▶ [Text excerpt]:

-- begin --

Sunday, January 24, 2016

Cochise, Cranes, and Cabernet

Road Trip!!
What's great about visiting any place with layers of history attached to it is the ability to imagine what may have transpired long before--sometimes centuries before--you arrived at that very spot. Go to our nation's Capitol. Imagine the purposeful strides up the stone steps by our forefathers or the arguments and discussions they had that shaped our democracy. History is cool like that. It allows one to wonder and imagine vividly what might have gone on before. I've been to many historical sites, put myself in different eras, and created scenes in my mind as a way to grasp a sense of that particular past, and therefore, a sense of that particular place.

However, it's a rare place that can make a person feel like the past is reaching out to touch you instead--with an invisible force that you feel into your bones. Where a silent but thrumming vibration calls out to every cell in your body, soul, and mind repeating "you are here now, but once, so were we."


Southeastern Arizona is that place for me. The sky is huge; the clouds low enough that I find myself unconsciously lifting a hand to touch them every so often. The horizon is far off, but never without some jagged mountain range interrupting the flat land in between. The history here is long and complex, but rotates on the axis of the Apache people. No doubt it did not begin with the Apache, but they were the penultimate masters of this place. It's like the geological forces of a few billion years made this land just to fit the Apache people.

Now, I'm not particularly drawn to Native American cultures. I enjoy learning about them, and will read every interpretive sign at any given roadside stop or museum, but I'm not so avidly curious or even admirably fascinated as to venture much deeper. What I do jive on, though, is the feel of a place. It's the Taurus in me--the bull whose feet are planted in Terra Firma.

-- end --

▶ [Task instructions]:
1) Tell whether each statement below agrees with the road trip post. Answer yes or no, and quote the words of the post that decide it.
(a) The writer says the history of southeastern Arizona began with the Apache.
(b) The writer reads every interpretive sign at roadside stops and museums.
(c) The writer describes the horizon there as free of mountains.
2) Reproduce word for word the part of the road trip post starting with "Southeastern Arizona is" and going on through "fit the Apache people.".

▶ [Material provided]:
-- begin --

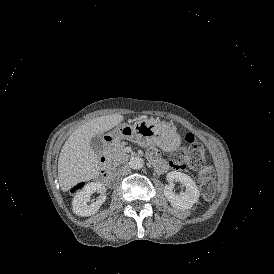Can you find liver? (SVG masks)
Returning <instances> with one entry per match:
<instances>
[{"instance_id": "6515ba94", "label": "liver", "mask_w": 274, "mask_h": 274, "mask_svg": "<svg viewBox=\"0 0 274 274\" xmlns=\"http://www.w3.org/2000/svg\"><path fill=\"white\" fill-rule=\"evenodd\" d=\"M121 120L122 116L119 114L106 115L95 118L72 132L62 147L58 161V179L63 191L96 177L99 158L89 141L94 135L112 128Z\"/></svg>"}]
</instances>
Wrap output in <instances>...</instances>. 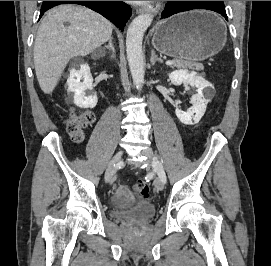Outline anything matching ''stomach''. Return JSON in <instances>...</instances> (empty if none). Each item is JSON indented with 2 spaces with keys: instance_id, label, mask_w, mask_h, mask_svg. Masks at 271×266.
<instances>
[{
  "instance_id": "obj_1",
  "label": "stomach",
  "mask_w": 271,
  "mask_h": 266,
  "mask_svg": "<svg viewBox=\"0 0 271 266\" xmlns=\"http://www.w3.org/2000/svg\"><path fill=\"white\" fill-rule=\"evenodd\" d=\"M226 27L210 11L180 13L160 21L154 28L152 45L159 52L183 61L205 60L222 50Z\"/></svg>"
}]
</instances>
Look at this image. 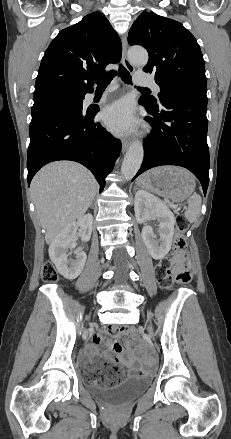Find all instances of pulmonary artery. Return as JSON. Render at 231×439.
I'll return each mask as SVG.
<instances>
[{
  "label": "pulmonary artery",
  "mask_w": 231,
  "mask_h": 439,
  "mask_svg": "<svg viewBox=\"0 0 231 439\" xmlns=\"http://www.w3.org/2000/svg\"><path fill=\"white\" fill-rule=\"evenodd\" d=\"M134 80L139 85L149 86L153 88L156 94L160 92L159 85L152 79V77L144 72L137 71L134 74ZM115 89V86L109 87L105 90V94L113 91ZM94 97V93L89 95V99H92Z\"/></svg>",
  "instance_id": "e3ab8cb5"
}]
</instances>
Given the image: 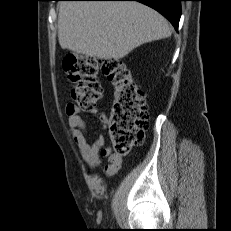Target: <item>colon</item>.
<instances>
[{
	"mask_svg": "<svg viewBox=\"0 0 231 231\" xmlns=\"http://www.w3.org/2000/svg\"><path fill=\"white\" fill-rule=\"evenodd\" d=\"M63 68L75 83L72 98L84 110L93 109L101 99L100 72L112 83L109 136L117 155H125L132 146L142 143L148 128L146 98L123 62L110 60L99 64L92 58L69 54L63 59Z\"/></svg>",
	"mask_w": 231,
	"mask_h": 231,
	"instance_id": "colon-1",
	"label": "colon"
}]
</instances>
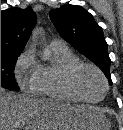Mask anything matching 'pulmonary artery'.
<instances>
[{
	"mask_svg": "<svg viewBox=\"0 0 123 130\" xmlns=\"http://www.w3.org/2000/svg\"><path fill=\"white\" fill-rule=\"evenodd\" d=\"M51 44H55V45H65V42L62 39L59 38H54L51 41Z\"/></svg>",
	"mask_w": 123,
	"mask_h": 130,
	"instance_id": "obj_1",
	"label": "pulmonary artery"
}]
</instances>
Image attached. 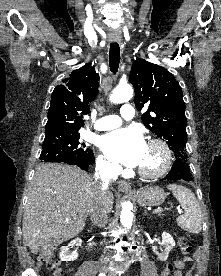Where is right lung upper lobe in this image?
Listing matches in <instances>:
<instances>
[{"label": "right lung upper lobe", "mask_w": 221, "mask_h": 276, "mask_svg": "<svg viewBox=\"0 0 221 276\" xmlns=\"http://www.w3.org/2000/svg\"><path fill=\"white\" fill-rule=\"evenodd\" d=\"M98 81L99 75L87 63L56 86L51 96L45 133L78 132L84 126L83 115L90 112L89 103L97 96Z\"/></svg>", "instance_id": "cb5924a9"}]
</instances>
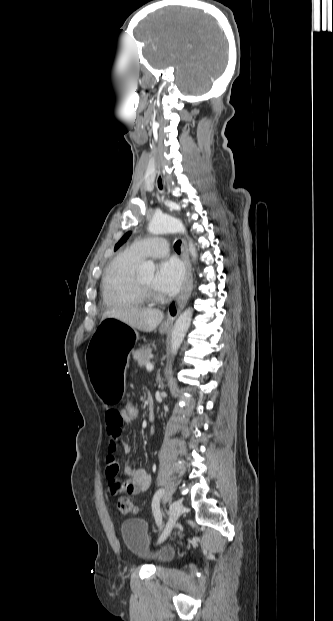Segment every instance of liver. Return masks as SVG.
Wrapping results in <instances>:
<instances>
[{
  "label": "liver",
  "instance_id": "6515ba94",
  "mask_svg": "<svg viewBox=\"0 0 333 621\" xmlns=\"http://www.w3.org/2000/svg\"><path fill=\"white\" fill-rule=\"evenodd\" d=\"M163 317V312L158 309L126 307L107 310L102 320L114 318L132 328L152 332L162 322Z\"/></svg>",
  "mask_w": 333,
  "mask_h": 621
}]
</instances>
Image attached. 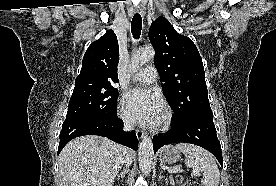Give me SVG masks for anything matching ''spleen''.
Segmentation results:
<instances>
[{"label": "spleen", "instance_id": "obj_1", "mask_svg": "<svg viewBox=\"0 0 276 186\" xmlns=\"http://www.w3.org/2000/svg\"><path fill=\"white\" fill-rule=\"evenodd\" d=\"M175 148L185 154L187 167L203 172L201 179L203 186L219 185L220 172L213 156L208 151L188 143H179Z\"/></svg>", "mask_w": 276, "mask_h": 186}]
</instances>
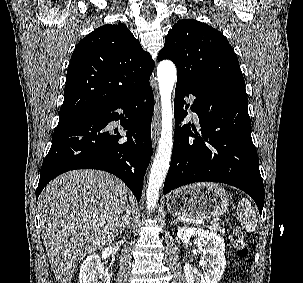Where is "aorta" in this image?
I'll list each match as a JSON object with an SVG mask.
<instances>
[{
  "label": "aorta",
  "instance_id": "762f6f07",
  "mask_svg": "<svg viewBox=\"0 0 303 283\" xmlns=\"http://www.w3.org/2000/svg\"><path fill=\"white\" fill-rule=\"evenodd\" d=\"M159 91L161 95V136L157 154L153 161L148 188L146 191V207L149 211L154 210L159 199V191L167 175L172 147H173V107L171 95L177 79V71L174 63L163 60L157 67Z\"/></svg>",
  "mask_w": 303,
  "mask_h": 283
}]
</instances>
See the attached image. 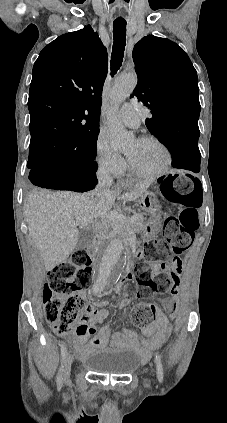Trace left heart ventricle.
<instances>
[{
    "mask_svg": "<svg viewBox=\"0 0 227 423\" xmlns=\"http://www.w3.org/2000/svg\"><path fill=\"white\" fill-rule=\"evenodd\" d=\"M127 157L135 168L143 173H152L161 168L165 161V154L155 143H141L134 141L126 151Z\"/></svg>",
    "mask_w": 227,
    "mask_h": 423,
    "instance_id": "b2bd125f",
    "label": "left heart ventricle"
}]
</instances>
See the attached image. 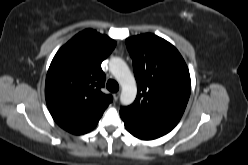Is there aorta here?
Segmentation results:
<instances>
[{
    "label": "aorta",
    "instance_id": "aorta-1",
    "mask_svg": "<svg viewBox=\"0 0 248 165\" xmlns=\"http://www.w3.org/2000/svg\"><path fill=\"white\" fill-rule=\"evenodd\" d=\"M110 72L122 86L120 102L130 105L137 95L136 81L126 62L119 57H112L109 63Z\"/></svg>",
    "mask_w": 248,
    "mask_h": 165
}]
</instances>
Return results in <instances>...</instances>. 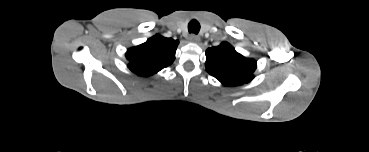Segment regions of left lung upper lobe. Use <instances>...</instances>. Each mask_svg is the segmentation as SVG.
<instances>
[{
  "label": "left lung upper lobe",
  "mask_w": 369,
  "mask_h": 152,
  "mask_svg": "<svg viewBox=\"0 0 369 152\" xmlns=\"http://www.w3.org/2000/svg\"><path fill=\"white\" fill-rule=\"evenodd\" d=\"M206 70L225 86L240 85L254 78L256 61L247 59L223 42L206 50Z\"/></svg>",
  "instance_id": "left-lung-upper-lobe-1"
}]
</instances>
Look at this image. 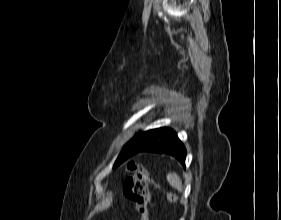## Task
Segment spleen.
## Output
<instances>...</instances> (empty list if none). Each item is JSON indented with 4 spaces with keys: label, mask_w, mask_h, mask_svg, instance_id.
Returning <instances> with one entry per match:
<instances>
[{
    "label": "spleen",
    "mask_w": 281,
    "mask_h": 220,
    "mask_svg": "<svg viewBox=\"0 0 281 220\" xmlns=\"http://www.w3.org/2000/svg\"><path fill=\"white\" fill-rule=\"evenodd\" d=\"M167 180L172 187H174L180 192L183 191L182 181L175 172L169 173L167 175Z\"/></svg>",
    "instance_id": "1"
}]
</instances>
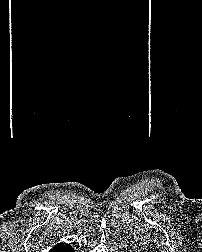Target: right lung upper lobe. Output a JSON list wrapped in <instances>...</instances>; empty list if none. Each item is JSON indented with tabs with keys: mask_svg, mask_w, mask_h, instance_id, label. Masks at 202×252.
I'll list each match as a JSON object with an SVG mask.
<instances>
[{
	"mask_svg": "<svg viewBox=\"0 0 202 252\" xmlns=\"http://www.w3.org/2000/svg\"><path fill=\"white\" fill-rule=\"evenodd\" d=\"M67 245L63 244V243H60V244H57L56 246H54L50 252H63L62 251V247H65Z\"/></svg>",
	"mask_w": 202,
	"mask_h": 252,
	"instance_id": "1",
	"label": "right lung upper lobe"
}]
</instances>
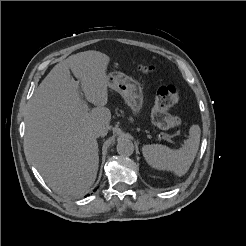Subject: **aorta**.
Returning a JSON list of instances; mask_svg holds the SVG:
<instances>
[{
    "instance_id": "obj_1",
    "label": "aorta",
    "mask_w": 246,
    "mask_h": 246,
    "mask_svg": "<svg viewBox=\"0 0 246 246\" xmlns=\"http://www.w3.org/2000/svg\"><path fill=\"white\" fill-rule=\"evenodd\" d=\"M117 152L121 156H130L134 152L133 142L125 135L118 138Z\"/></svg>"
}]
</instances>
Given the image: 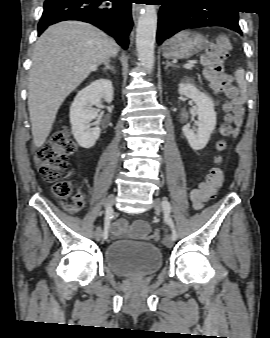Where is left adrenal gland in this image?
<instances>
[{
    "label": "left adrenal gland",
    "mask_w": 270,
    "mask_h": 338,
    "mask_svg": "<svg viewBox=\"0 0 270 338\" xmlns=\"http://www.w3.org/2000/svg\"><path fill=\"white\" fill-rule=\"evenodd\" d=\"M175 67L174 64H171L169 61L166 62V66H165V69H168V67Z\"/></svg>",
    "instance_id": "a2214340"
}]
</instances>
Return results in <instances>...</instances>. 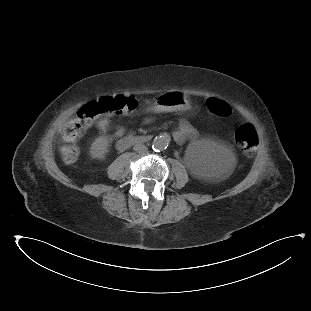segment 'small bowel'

-- end --

▶ [Complete answers]:
1)
(a) No: "No doubt it did not begin with the Apache"
(b) Yes: "will read every interpretive sign at any given roadside stop or museum"
(c) No: "The horizon is far off, but never without some jagged mountain range interrupting the flat land in between."

2)
Southeastern Arizona is that place for me. The sky is huge; the clouds low enough that I find myself unconsciously lifting a hand to touch them every so often. The horizon is far off, but never without some jagged mountain range interrupting the flat land in between. The history here is long and complex, but rotates on the axis of the Apache people. No doubt it did not begin with the Apache, but they were the penultimate masters of this place. It's like the geological forces of a few billion years made this land just to fit the Apache people.